If you use the rough DOE formula for estimating yearly wind energy output:
http://www.energysavers.gov/your_home/electricity/index.cfm/mytopic=11020

You get:

AEO = (0.01328)(D^2)(V^3) = (0.01328)(6^2)(9^3) = 348 KWH per year

Even if this design is a bit more efficient than others (which is doubtful) its a long ways from 350 KWH/yr to 2500 KWH/yr?

Gary


----------



## roachhill (Jul 8, 2009)

Northern Tool already has the Honeywell turbine in the new catalog. It's not cheap though.


----------



## mightybooboo (Feb 10, 2004)

I saw that a year or so ago being used in Asia,they had all sorts of configs for em,like a bunch of small ones in connected arrays and such.

They were having good results from what I read,an interesting design.

Love it,thinking outside the box,flat out love it!

Give it some real world experience then I want one,wow!!!!


----------



## byexample (Aug 28, 2009)

Thanks for the tip on Northern Tool... just got their catalog couple days ago. Yikes, they are listing this turbine at $4600. That's pretty steep for 2500 watts in my opinion. I do like the design, gearless operation, and the fact that it doesn't require a pole or tower. That's kinda cool.
********************
▶ **WORK ORDER**
In the forum thread, what price is Northern Tool listing the turbine at?

▶ **EXCERPTED DATA**
********************
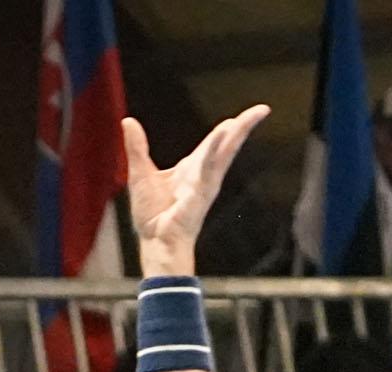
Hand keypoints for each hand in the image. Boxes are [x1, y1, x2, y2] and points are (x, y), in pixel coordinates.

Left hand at [123, 105, 270, 274]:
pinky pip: (209, 168)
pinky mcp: (200, 194)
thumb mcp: (139, 172)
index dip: (228, 128)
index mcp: (193, 168)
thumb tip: (128, 121)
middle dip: (244, 126)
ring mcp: (205, 184)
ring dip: (237, 134)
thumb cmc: (152, 215)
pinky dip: (215, 150)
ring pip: (225, 153)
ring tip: (252, 116)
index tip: (239, 117)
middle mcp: (204, 174)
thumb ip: (137, 147)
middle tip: (262, 109)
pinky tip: (223, 135)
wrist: (154, 242)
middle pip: (228, 144)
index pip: (214, 143)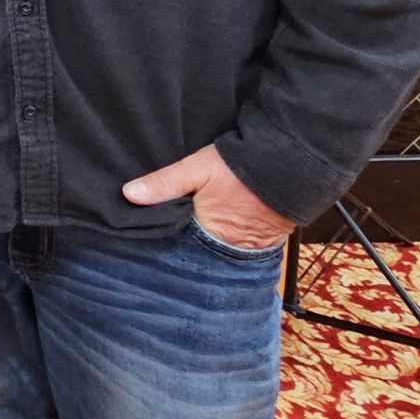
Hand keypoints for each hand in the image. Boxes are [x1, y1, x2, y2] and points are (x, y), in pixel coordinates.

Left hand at [123, 143, 293, 250]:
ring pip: (217, 252)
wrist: (290, 164)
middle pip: (199, 254)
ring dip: (204, 247)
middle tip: (157, 245)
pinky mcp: (264, 242)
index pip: (179, 248)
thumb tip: (129, 194)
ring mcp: (250, 248)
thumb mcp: (197, 169)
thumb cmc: (240, 167)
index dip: (164, 244)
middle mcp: (231, 249)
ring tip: (183, 240)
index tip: (144, 241)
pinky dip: (225, 244)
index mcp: (211, 234)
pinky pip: (238, 249)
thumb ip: (165, 183)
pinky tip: (212, 234)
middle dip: (182, 249)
********************
▶ **ANSWER SECTION**
$4600